The Julia version of this algorithm looks pretty similar to the CUDA original: this is as intended, because CUDAnative.jl is a counterpart to CUDA C. The new version is much more generic though, specializing both on the reduction operator and value type. And just like we're used to with regular Julia code, the @cuda macro will just-in-time compile and dispatch to the correct specialization based on the argument types.

So how does it perform? Turns out, pretty good! The chart below compares the performance of both the CUDAnative.jl and CUDA C implementations[2], using BenchmarkTools.jl to measure the execution time. The small constant overhead (note the logarithmic scale) is due to a deficiency in argument passing, and will be fixed.

Performance comparison of parallel reduction implementations.

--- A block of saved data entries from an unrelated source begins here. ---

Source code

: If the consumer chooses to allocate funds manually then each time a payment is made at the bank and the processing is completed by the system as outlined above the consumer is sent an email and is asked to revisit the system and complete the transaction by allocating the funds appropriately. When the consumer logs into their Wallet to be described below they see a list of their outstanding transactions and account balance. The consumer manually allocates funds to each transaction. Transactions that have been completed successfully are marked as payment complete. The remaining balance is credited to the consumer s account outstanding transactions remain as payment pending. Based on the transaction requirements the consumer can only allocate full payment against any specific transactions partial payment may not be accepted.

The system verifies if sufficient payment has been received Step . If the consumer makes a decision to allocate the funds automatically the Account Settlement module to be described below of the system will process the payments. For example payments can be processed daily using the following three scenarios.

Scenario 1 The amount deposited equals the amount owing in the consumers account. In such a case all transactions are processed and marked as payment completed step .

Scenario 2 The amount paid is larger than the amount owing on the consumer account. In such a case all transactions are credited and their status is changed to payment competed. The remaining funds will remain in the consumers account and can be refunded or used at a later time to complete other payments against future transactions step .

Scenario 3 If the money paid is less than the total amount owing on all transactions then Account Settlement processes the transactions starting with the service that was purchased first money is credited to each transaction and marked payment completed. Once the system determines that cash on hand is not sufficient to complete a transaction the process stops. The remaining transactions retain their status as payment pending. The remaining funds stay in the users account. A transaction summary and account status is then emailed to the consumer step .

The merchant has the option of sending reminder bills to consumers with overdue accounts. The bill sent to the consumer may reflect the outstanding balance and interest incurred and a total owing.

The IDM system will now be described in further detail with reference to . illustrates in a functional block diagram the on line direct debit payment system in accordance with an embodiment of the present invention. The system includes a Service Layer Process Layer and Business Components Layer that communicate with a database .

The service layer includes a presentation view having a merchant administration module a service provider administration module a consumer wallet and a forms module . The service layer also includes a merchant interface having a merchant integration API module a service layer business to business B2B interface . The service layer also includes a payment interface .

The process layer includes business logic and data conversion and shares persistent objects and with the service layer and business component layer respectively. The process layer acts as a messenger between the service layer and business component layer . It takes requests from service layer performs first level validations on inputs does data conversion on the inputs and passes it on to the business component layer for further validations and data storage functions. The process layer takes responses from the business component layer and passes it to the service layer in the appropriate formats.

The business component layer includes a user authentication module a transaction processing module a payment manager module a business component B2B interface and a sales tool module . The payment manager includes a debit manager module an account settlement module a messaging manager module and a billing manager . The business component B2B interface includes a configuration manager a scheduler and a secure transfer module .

[2] The measurements include memory transfer time, which is why a CPU implementation was not included (realistically, data would be kept on the GPU as long as possible, making it an unfair comparison).
We also aim to be compatible with tools from the CUDA toolkit. For example, you can profile Julia kernels using the NVIDIA Visual Profiler, or use cuda-memcheck to detect out-of-bound accesses
$ cuda-memcheck julia examples/oob.jl
========= CUDA-MEMCHECK
========= Invalid __global__ write of size 4
=========     at 0x00000148 in examples/oob.jl:14:julia_memset_66041
=========     by thread (10,0,0) in block (0,0,0)
=========     Address 0x1020b000028 is out of bounds
Full debug information is not available yet, so cuda-gdb and friends will not work very well.

Try it out!

If you have experience with GPUs or CUDA development, or maintain a package which could benefit from GPU acceleration, please have a look or try out CUDAnative.jl! We need all the feedback we can get, in order to prioritize development and finalize the infrastructure before Julia hits 1.0.

I want to help

Even better! There's many ways to contribute, for example by looking at the issues trackers of the individual packages making up this support:

Each of those packages are also in perpetual need of better API coverage, and documentation to cover and explain what has already been implemented.

Thanks

This work would not have been possible without Viral Shah and Alan Edelman arranging my stay at MIT. I'd like to thank everybody at Julia Central and around, it has been a blast! I'm also grateful to Bjorn De Sutter, and IWT Vlaanderen, for supporting my time at Ghent University.

[1] See the README for a note on how expensive this currently is.